O passado fim-de-semana foi pródigo em fenómenos partidários na região. Em Ponta Delgada, os sociais-democratas reuniram-se em congresso. Uma concentração pujante, impregnada pelo odor inebriante do poder, que teve inclusive direito a destacados convidados de honra. Luís Montenegro, Miguel Albuquerque e, a coqueluche juvenil da social-democracia lusa, o Tom Riddle do centro-direita, o delfim Sebastião Bugalho. Ex enfant terrible do comentário político e hoje bem-instalado deputado europeu. Por seu turno, o Partido Socialista, reuniu timidamente a sua comissão regional, num pequeno auditório na singela e pitoresca Vila Franca do Campo. Nestes dois encontros, uma nota comum perpassa um pouco pelo tom dos discursos e da coreografia política: a obsessão com o “novo”. De um lado e do outro, este parece ser o foco principal de toda a acção político-partidária, o culto e a fixação na renovação e na juventude. O PS-Açores, até, adotou como slogan “um novo futuro” e fez anunciar que tinha renovado em mais de 81% o seu secretariado regional.  

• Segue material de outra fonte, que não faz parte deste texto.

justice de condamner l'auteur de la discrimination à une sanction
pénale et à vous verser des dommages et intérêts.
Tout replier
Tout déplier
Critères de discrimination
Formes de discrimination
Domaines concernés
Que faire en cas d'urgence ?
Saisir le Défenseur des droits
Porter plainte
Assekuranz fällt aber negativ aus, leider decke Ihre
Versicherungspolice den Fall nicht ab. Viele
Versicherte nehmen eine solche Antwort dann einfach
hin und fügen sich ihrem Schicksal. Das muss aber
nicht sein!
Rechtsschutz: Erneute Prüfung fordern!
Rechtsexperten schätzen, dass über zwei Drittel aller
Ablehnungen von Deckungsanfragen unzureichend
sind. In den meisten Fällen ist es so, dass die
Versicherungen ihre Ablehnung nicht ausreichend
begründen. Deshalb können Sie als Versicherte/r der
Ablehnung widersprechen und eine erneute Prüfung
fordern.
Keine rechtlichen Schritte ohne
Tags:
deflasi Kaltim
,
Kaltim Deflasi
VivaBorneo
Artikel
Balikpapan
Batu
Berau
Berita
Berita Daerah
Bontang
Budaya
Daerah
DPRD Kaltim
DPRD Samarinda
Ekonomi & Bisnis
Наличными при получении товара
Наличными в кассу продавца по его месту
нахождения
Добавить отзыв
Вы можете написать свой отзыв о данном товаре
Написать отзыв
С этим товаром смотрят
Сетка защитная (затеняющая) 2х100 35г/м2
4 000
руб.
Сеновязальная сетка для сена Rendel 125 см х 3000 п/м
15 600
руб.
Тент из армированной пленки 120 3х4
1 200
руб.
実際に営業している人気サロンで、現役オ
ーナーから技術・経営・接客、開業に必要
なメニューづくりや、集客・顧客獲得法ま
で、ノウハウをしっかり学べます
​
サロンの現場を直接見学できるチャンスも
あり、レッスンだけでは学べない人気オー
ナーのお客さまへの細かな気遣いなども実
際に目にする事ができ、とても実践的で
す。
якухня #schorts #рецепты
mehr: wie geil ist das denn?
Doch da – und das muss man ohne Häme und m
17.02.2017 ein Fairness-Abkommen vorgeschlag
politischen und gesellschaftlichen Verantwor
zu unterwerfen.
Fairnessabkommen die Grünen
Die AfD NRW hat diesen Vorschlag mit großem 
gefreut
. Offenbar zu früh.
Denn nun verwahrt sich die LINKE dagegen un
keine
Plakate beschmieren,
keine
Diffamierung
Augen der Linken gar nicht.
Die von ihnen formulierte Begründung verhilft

Na velha ciência alquímica, uma das mais ambicionadas quimeras era a descoberta da “pedra filosofal”, uma substância mágica capaz de transformar outros metais em ouro e que era tida, também, como o elixir da eterna juventude, capaz de dar ao seu detentor a imortalidade. Atualmente, a vida política contemporânea parece estar tomada dessa febre, dessa embriagante pulsão pela longevidade e a eterna juventude, expressa na permanente procura de mudança e, paradoxalmente, de perpetuação no poder. Mesmo os partidos ditos mais conservadores parecem acometidos dessa ânsia marxista dos “amanhãs que cantam” e das jovens promessas. Como se o passado fosse um incandescente inferno de calamidades do qual precisam, a todo o custo, de se distanciar.

Não me interpretem mal. Eu sou progressista e acredito no valor da mudança. O triste não é mudar de ideias; triste é não ter ideias para mudar, como dizia o Barão de Itáraré. Mas, é precisamente aqui, no campo das ideias, que este culto partidário da renovação permanente me inquieta. Exatamente porque não são as ideias que eles querem mudar, nem os métodos, nem mesmo alguns cancros metastisados que pululam pelos vasos sanguíneos partidários como cadáveres ambulantes, na forma de longas e inexpugnáveis carreiras políticas. O foco único da mudança autofágica dos partidos são os nomes, as caras e, aqui e ali, um ou outro currículo útil.  O foco da atividade partidária não está nas políticas e nas soluções e na reconquista da confiança política dos cidadãos, mas na saltitante e permanente dança de cadeiras dos seus protagonistas, sejam eles novos-velhos ou falsos novos.

O que a política partidária, elemento fundamental da democracia, precisa urgentemente não é de caras novas, mas de novas soluções e outras e melhores formas de exercer a própria política. Novos métodos e novas estratégias para, dito de uma forma muito simples, resolver os problemas dos cidadãos. De que é que serve renovar em 80% um órgão dirigente se os discursos, as práticas e as ideias são as mesmas de sempre? Se as palavras são as de antigamente, se até o tom e a forma é o mesmo que o antepassado, mimeticamente estudado ao espelho do quarto de banho de hotel, para que servem essas fictícias renovação e juventude?  Destruíram o SNS. A escola pública está um caos. As finanças regionais no precipício de uma bancarrota. Mas são jovens e são novos. O que se percebe deste excitado agitar de rostos e de falsa juventude, ou mesmo desse renovar de listas inteiras de nomes de dirigentes, é que o que estes partidos verdadeiramente procuram é essa mítica “pedra filosofal” que lhes conceda não a mocidade mas a eternidade no poder. Como tristes e cansados Nicolas Flamel, descendentes de uma prática política velha e gasta que, afinal, já pouco ou nada tem para nos oferecer.